- _Material shown_:
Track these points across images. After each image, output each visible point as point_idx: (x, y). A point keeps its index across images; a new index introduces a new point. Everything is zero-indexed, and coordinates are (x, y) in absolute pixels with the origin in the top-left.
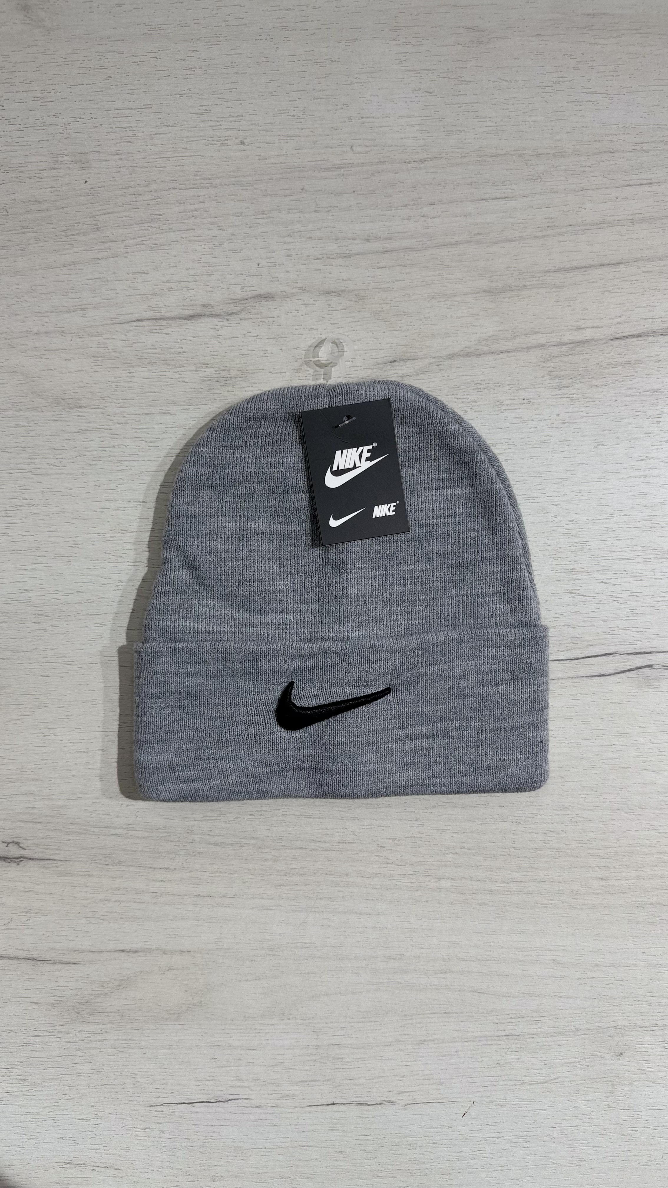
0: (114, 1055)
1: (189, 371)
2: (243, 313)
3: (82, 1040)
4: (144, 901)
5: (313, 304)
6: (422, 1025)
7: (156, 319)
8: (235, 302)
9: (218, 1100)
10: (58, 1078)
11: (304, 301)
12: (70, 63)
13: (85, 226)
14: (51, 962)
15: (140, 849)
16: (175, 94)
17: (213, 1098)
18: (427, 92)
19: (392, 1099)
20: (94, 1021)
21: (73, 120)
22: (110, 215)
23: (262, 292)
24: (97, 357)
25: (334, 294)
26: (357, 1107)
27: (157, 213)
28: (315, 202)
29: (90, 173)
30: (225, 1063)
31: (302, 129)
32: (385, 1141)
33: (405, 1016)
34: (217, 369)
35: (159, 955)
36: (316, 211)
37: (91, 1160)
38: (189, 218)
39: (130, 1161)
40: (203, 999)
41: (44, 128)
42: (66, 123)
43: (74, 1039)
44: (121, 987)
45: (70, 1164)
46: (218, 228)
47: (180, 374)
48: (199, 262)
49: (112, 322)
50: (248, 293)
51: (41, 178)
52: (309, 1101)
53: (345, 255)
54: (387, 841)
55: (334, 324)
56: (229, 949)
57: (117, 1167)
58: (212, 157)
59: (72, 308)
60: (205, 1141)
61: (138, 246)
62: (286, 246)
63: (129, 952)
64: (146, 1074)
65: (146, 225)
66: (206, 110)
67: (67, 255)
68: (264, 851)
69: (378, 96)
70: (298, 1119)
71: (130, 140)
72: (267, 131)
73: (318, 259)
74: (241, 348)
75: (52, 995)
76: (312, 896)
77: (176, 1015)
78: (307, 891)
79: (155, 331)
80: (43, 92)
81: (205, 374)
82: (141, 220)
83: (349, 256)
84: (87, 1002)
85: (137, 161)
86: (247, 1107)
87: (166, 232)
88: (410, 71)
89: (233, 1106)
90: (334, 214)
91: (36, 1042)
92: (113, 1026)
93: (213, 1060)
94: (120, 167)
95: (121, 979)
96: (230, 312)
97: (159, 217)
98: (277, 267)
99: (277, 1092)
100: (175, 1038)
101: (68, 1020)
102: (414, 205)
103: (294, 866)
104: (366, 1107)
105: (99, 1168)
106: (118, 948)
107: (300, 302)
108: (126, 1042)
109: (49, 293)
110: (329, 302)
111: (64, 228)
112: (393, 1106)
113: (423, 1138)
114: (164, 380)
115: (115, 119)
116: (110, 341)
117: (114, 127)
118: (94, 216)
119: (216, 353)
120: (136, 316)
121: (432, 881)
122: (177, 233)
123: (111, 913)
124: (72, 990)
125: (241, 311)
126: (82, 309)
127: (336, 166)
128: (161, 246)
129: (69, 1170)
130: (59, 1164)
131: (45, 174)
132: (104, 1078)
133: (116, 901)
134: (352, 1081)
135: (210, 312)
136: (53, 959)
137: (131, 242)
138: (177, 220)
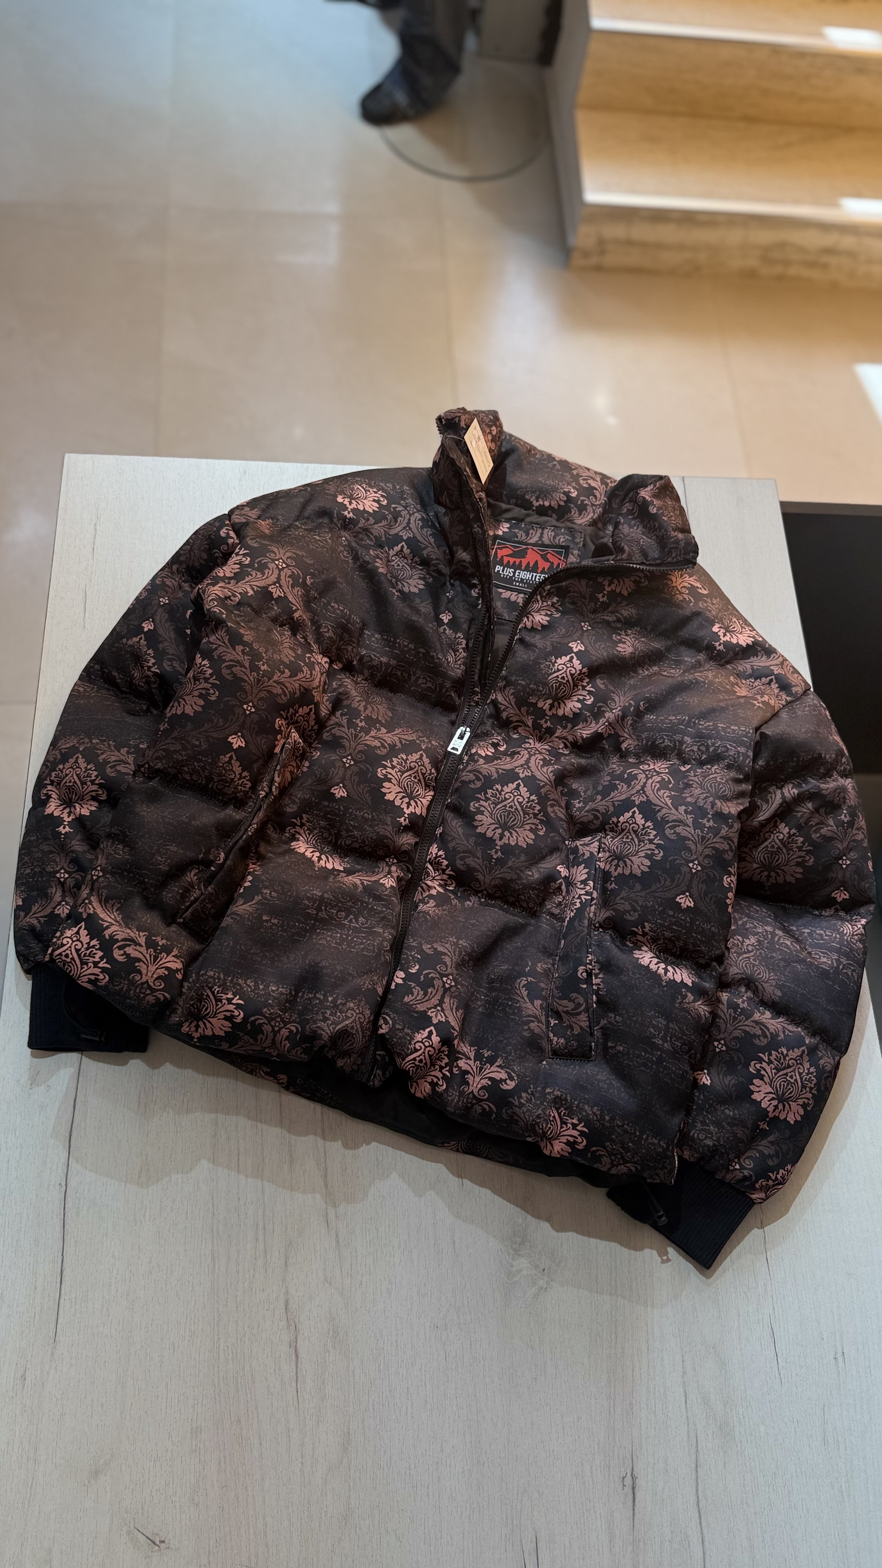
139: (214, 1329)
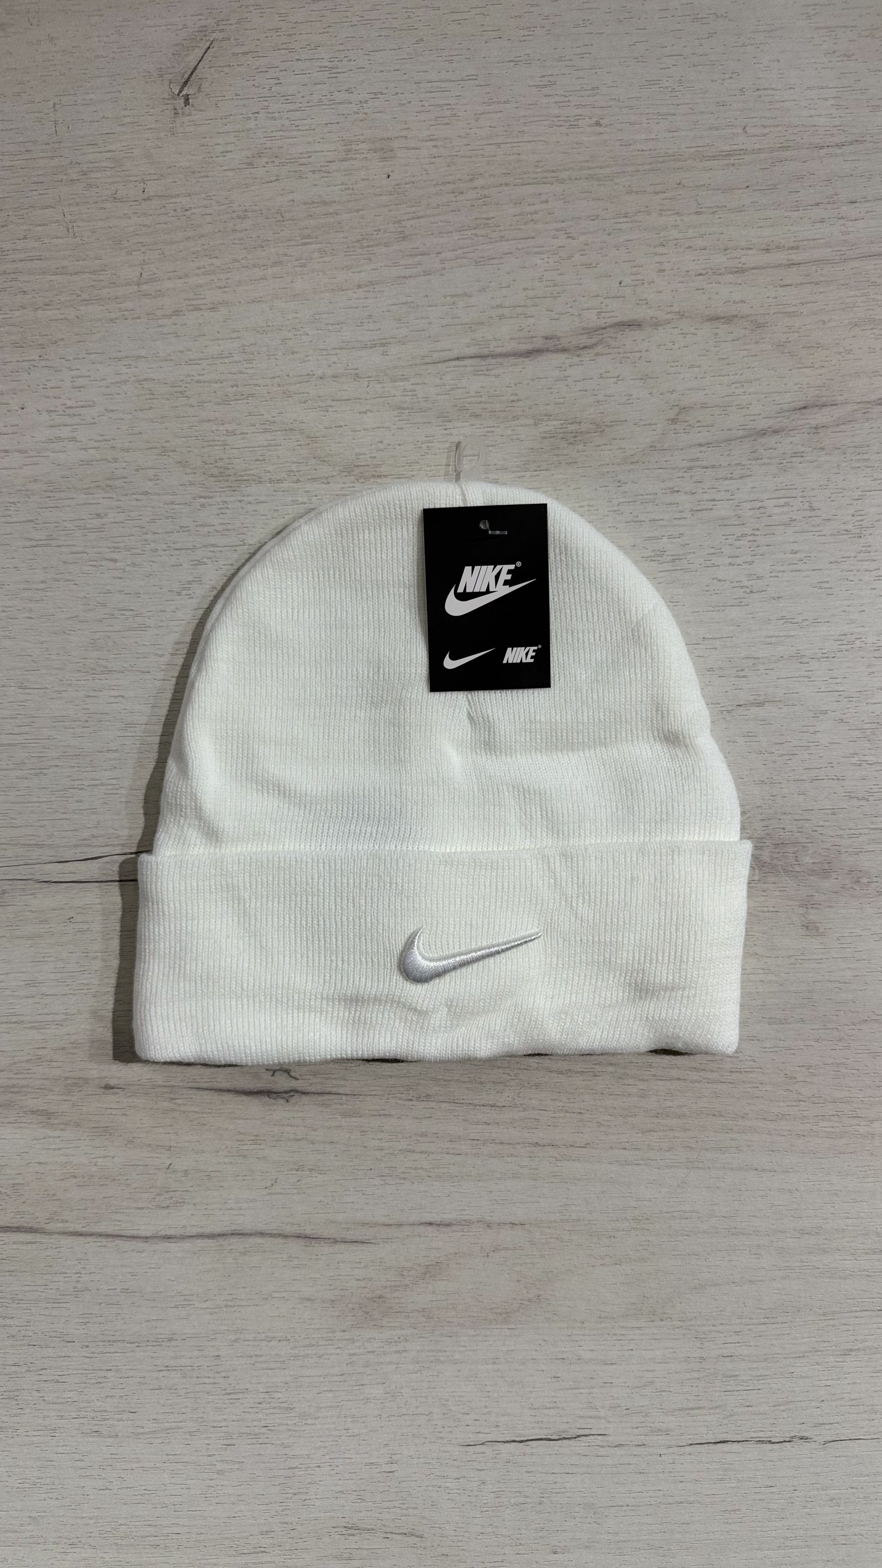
0: (416, 1372)
1: (526, 425)
2: (600, 347)
3: (372, 1352)
4: (460, 1152)
5: (694, 334)
6: (847, 1327)
7: (483, 357)
8: (590, 332)
9: (561, 1437)
10: (338, 1406)
11: (682, 330)
12: (369, 22)
13: (387, 234)
14: (329, 1241)
15: (456, 1078)
16: (508, 62)
17: (554, 1433)
18: (845, 55)
19: (806, 1434)
20: (390, 1325)
21: (372, 96)
22: (420, 220)
23: (626, 319)
24: (403, 409)
25: (723, 320)
26: (756, 1446)
27: (485, 216)
28: (696, 200)
29: (395, 165)
30: (572, 1383)
31: (678, 105)
32: (797, 1495)
33: (824, 1314)
34: (563, 422)
35: (481, 1229)
36: (697, 213)
37: (383, 1523)
38: (526, 223)
39: (437, 1525)
40: (541, 1293)
41: (333, 106)
42: (363, 100)
43: (362, 1350)
44: (428, 1276)
45: (352, 1529)
46: (566, 236)
47: (512, 430)
48: (541, 279)
49: (422, 361)
50: (605, 321)
51: (329, 173)
52: (689, 1437)
53: (736, 270)
54: (798, 1069)
55: (723, 359)
56: (579, 1220)
57: (418, 1534)
58: (558, 142)
59: (369, 343)
60: (542, 1495)
61: (458, 260)
62: (658, 259)
63: (439, 1225)
64: (461, 1399)
65: (469, 233)
66: (549, 81)
67: (363, 273)
68: (626, 1082)
69: (779, 61)
70: (674, 1463)
71: (448, 122)
72: (631, 108)
73: (700, 275)
74: (595, 393)
75: (332, 1288)
76: (693, 1146)
77: (504, 1315)
78: (688, 1140)
79: (481, 373)
80: (332, 60)
81: (547, 428)
82: (462, 227)
83: (742, 271)
84: (380, 1297)
85: (457, 148)
86: (602, 1447)
87: (496, 242)
88: (821, 28)
89: (583, 1444)
90: (721, 216)
91: (308, 1355)
92: (416, 1331)
93: (555, 1380)
94: (435, 157)
95: (427, 1263)
96: (581, 346)
97: (486, 222)
98: (646, 285)
99: (644, 1425)
100: (504, 1349)
101: (352, 1323)
102: (829, 203)
103: (669, 1104)
104: (769, 1446)
105: (394, 1535)
106: (424, 1220)
107: (676, 331)
108: (434, 1354)
109: (338, 324)
110: (716, 331)
111: (359, 237)
112: (807, 1444)
113: (850, 1490)
114: (490, 438)
115: (428, 94)
116: (420, 386)
117: (427, 104)
118: (400, 221)
119: (561, 400)
120: (455, 353)
121: (862, 1124)
122: (511, 242)
123: (416, 1169)
124: (358, 1280)
125: (596, 345)
126: (383, 345)
127: (724, 153)
128: (489, 260)
129: (350, 1538)
130: (337, 1530)
131: (333, 166)
132: (403, 1405)
133: (422, 1152)
134: (750, 1408)
135: (556, 345)
136: (333, 1236)
137: (449, 255)
138: (511, 225)
139: (581, 169)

- _Brief_: Express all of the data above as a numbered list, skipping blank lines and omitting the pictures.

- _Answer to this exercise_:
1. Track these points across images. After each image, output each visible point as point_idx: (x, y). A point keeps its index across images; a new index introduces a new point. Everything is zero-indexed, and coordinates are (x, y) in absolute pixels with the origin in the top-left.
2. 0: (114, 1055)
3. 1: (189, 371)
4. 2: (243, 313)
5. 3: (82, 1040)
6. 4: (144, 901)
7. 5: (313, 304)
8. 6: (422, 1025)
9. 7: (156, 319)
10. 8: (235, 302)
11. 9: (218, 1100)
12. 10: (58, 1078)
13. 11: (304, 301)
14. 12: (70, 63)
15. 13: (85, 226)
16. 14: (51, 962)
17. 15: (140, 849)
18. 16: (175, 94)
19. 17: (213, 1098)
20. 18: (427, 92)
21. 19: (392, 1099)
22. 20: (94, 1021)
23. 21: (73, 120)
24. 22: (110, 215)
25. 23: (262, 292)
26. 24: (97, 357)
27. 25: (334, 294)
28. 26: (357, 1107)
29. 27: (157, 213)
30. 28: (315, 202)
31. 29: (90, 173)
32. 30: (225, 1063)
33. 31: (302, 129)
34. 32: (385, 1141)
35. 33: (405, 1016)
36. 34: (217, 369)
37. 35: (159, 955)
38. 36: (316, 211)
39. 37: (91, 1160)
40. 38: (189, 218)
41. 39: (130, 1161)
42. 40: (203, 999)
43. 41: (44, 128)
44. 42: (66, 123)
45. 43: (74, 1039)
46. 44: (121, 987)
47. 45: (70, 1164)
48. 46: (218, 228)
49. 47: (180, 374)
50. 48: (199, 262)
51. 49: (112, 322)
52. 50: (248, 293)
53. 51: (41, 178)
54. 52: (309, 1101)
55. 53: (345, 255)
56. 54: (387, 841)
57. 55: (334, 324)
58. 56: (229, 949)
59. 57: (117, 1167)
60. 58: (212, 157)
61. 59: (72, 308)
62. 60: (205, 1141)
63. 61: (138, 246)
64. 62: (286, 246)
65. 63: (129, 952)
66. 64: (146, 1074)
67. 65: (146, 225)
68. 66: (206, 110)
69. 67: (67, 255)
70. 68: (264, 851)
71. 69: (378, 96)
72. 70: (298, 1119)
73. 71: (130, 140)
74. 72: (267, 131)
75. 73: (318, 259)
76. 74: (241, 348)
77. 75: (52, 995)
78. 76: (312, 896)
79. 77: (176, 1015)
80. 78: (307, 891)
81. 79: (155, 331)
82. 80: (43, 92)
83. 81: (205, 374)
84. 82: (141, 220)
85. 83: (349, 256)
86. 84: (87, 1002)
87. 85: (137, 161)
88. 86: (247, 1107)
89. 87: (166, 232)
90. 88: (410, 71)
91. 89: (233, 1106)
92. 90: (334, 214)
93. 91: (36, 1042)
94. 92: (113, 1026)
95. 93: (213, 1060)
96. 94: (120, 167)
97. 95: (121, 979)
98. 96: (230, 312)
99. 97: (159, 217)
100. 98: (277, 267)
101. 99: (277, 1092)
102. 100: (175, 1038)
103. 101: (68, 1020)
104. 102: (414, 205)
105. 103: (294, 866)
106. 104: (366, 1107)
107. 105: (99, 1168)
108. 106: (118, 948)
109. 107: (300, 302)
110. 108: (126, 1042)
111. 109: (49, 293)
112. 110: (329, 302)
113. 111: (64, 228)
114. 112: (393, 1106)
115. 113: (423, 1138)
116. 114: (164, 380)
117. 115: (115, 119)
118. 116: (110, 341)
119. 117: (114, 127)
120. 118: (94, 216)
121. 119: (216, 353)
122. 120: (136, 316)
123. 121: (432, 881)
124. 122: (177, 233)
125. 123: (111, 913)
126. 124: (72, 990)
127. 125: (241, 311)
128. 126: (82, 309)
129. 127: (336, 166)
130. 128: (161, 246)
131. 129: (69, 1170)
132. 130: (59, 1164)
133. 131: (45, 174)
134. 132: (104, 1078)
135. 133: (116, 901)
136. 134: (352, 1081)
137. 135: (210, 312)
138. 136: (53, 959)
139. 137: (131, 242)
140. 138: (177, 220)
141. 139: (214, 1329)
142. 0: (416, 1372)
143. 1: (526, 425)
144. 2: (600, 347)
145. 3: (372, 1352)
146. 4: (460, 1152)
147. 5: (694, 334)
148. 6: (847, 1327)
149. 7: (483, 357)
150. 8: (590, 332)
151. 9: (561, 1437)
152. 10: (338, 1406)
153. 11: (682, 330)
154. 12: (369, 22)
155. 13: (387, 234)
156. 14: (329, 1241)
157. 15: (456, 1078)
158. 16: (508, 62)
159. 17: (554, 1433)
160. 18: (845, 55)
161. 19: (806, 1434)
162. 20: (390, 1325)
163. 21: (372, 96)
164. 22: (420, 220)
165. 23: (626, 319)
166. 24: (403, 409)
167. 25: (723, 320)
168. 26: (756, 1446)
169. 27: (485, 216)
170. 28: (696, 200)
171. 29: (395, 165)
172. 30: (572, 1383)
173. 31: (678, 105)
174. 32: (797, 1495)
175. 33: (824, 1314)
176. 34: (563, 422)
177. 35: (481, 1229)
178. 36: (697, 213)
179. 37: (383, 1523)
180. 38: (526, 223)
181. 39: (437, 1525)
182. 40: (541, 1293)
183. 41: (333, 106)
184. 42: (363, 100)
185. 43: (362, 1350)
186. 44: (428, 1276)
187. 45: (352, 1529)
188. 46: (566, 236)
189. 47: (512, 430)
190. 48: (541, 279)
191. 49: (422, 361)
192. 50: (605, 321)
193. 51: (329, 173)
194. 52: (689, 1437)
195. 53: (736, 270)
196. 54: (798, 1069)
197. 55: (723, 359)
198. 56: (579, 1220)
199. 57: (418, 1534)
200. 58: (558, 142)
201. 59: (369, 343)
202. 60: (542, 1495)
203. 61: (458, 260)
204. 62: (658, 259)
205. 63: (439, 1225)
206. 64: (461, 1399)
207. 65: (469, 233)
208. 66: (549, 81)
209. 67: (363, 273)
210. 68: (626, 1082)
211. 69: (779, 61)
212. 70: (674, 1463)
213. 71: (448, 122)
214. 72: (631, 108)
215. 73: (700, 275)
216. 74: (595, 393)
217. 75: (332, 1288)
218. 76: (693, 1146)
219. 77: (504, 1315)
220. 78: (688, 1140)
221. 79: (481, 373)
222. 80: (332, 60)
223. 81: (547, 428)
224. 82: (462, 227)
225. 83: (742, 271)
226. 84: (380, 1297)
227. 85: (457, 148)
228. 86: (602, 1447)
229. 87: (496, 242)
230. 88: (821, 28)
231. 89: (583, 1444)
232. 90: (721, 216)
233. 91: (308, 1355)
234. 92: (416, 1331)
235. 93: (555, 1380)
236. 94: (435, 157)
237. 95: (427, 1263)
238. 96: (581, 346)
239. 97: (486, 222)
240. 98: (646, 285)
241. 99: (644, 1425)
242. 100: (504, 1349)
243. 101: (352, 1323)
244. 102: (829, 203)
245. 103: (669, 1104)
246. 104: (769, 1446)
247. 105: (394, 1535)
248. 106: (424, 1220)
249. 107: (676, 331)
250. 108: (434, 1354)
251. 109: (338, 324)
252. 110: (716, 331)
253. 111: (359, 237)
254. 112: (807, 1444)
255. 113: (850, 1490)
256. 114: (490, 438)
257. 115: (428, 94)
258. 116: (420, 386)
259. 117: (427, 104)
260. 118: (400, 221)
261. 119: (561, 400)
262. 120: (455, 353)
263. 121: (862, 1124)
264. 122: (511, 242)
265. 123: (416, 1169)
266. 124: (358, 1280)
267. 125: (596, 345)
268. 126: (383, 345)
269. 127: (724, 153)
270. 128: (489, 260)
271. 129: (350, 1538)
272. 130: (337, 1530)
273. 131: (333, 166)
274. 132: (403, 1405)
275. 133: (422, 1152)
276. 134: (750, 1408)
277. 135: (556, 345)
278. 136: (333, 1236)
279. 137: (449, 255)
280. 138: (511, 225)
281. 139: (581, 169)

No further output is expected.